Polisi Lalu Lintas beraktivitas di Jalan Gatot Subroto yang ditutup, di Jakarta, Selasa (1/10/2019). Dinas Perhubungan DKI Jakarta bersama Direktorat Lalu Lintas Polda Metro Jaya mengalihkan arus lalu lintas di sekitar Kompleks Parlemen Senayan saat berlangsungnya pelantilkan anggota DPR, DPD, dan MPR periode 2019-2024. - Antara/Aprillio Akbar
01 Oktober 2019 13:17 WIB Sholahuddin Al Ayyubi News Share :

Harianjogja.com, JAKARTA— Dalam beberapa hari terakhis, aksi unjuk rasa digelar di gedung DPR RI serta di sejumlah daerah.

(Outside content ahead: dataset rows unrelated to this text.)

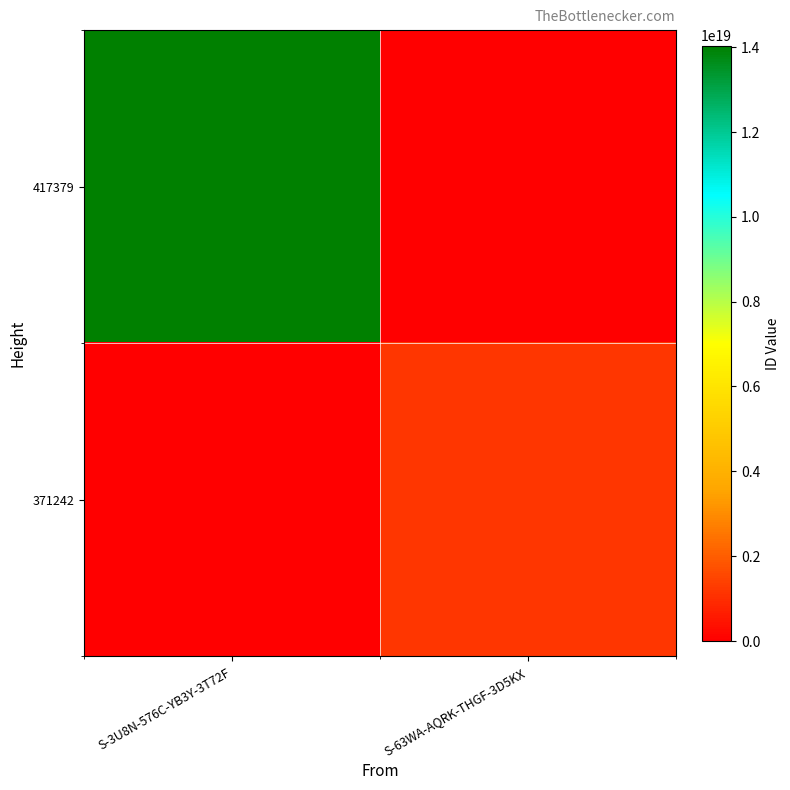

Which has a higher value, S-3U8N-576C-YB3Y-3T72F or S-63WA-AQRK-THGF-3D5KX?

S-3U8N-576C-YB3Y-3T72F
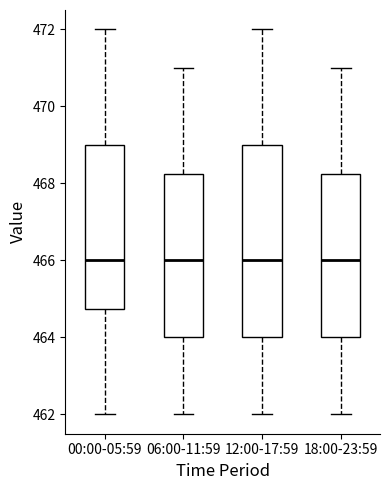

Where is the lower edge of the box for 00:00-05:59 on the y-axis? The values are not printed on the chart, so give them approximately, as read against the axis.

464.8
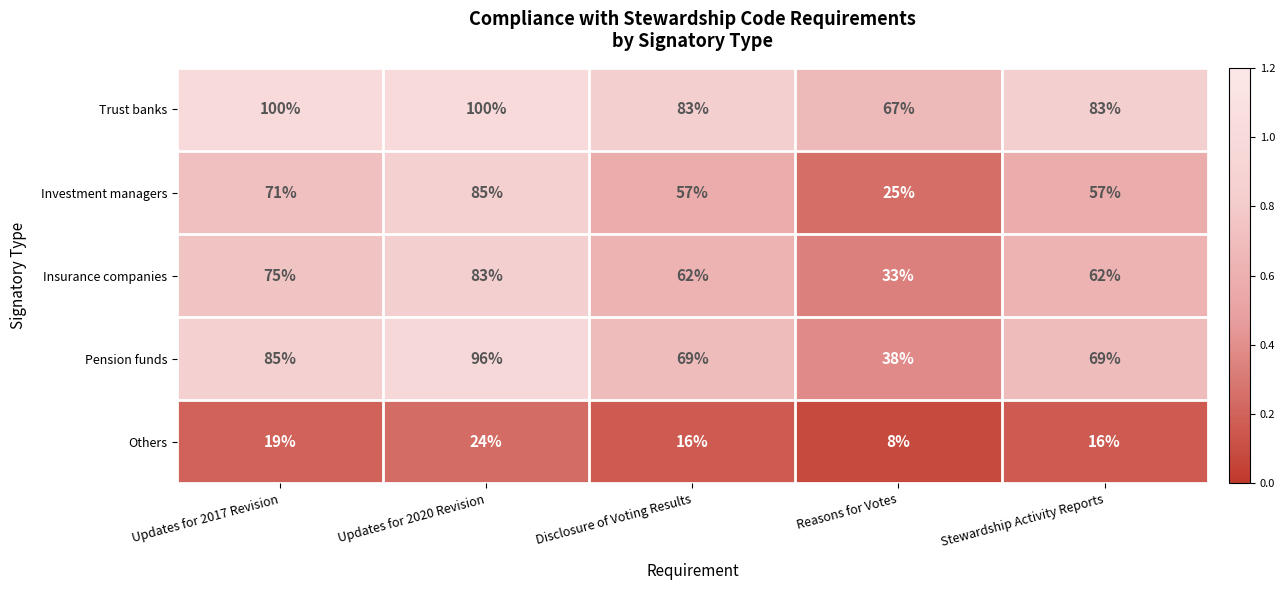

What is the highest value of the Investment managers series?

85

Polri memprediksi ratusan massa aksi yang beberapa hari terakhir melakukan unjuk rasa anarkis memiliki target menggagalkan pelantikan Presiden dan Wakil Presiden terpilih pada tanggal 20 Oktober 2019 nanti.
 
Kepala Biro Penerangan Masyarakat Mabes Polri Brigjen Pol Dedi Prasetyo menyebutkan sebelum menggagalkan pelantikan Presiden dan Wakilnya, massa aksi akan menggagalkan pelantikan DPR, DPD dan MPR terlebih dulu. Jika massa berhasil menggagalkan pelantikan anggota DPR, DPD dan MPR periode 2019-2024, maka menurut Dedi, aksi akan dilanjutkan pada 20 Oktober 2019 nanti.
 
"Diduga kuat [tujuannya] menggagalkan pelantikan anggota DPR/MPR hari ini, kalau ini gagal mereka juga akan menggagalkan pelantikan Presiden dan Wakil Presiden mendatang,” tutur Dedi, Selasa (1/10/2019).
 
Menurut Dedi, Polri akan terus mengawal seluruh agenda negara agar tidak diganggu para perusuh yang memiliki rencana menggagalkan pelantikan tersebut. Dia memastikan Polri akan mengambil sikap tegas dan memproses hukum siapapun yang terbukti memiliki agenda setting menggagalkan pelantikan itu.
 
"Kami akan tindak tegas dan proses hukum jika ada yang terbukti punya niat seperti itu," katanya.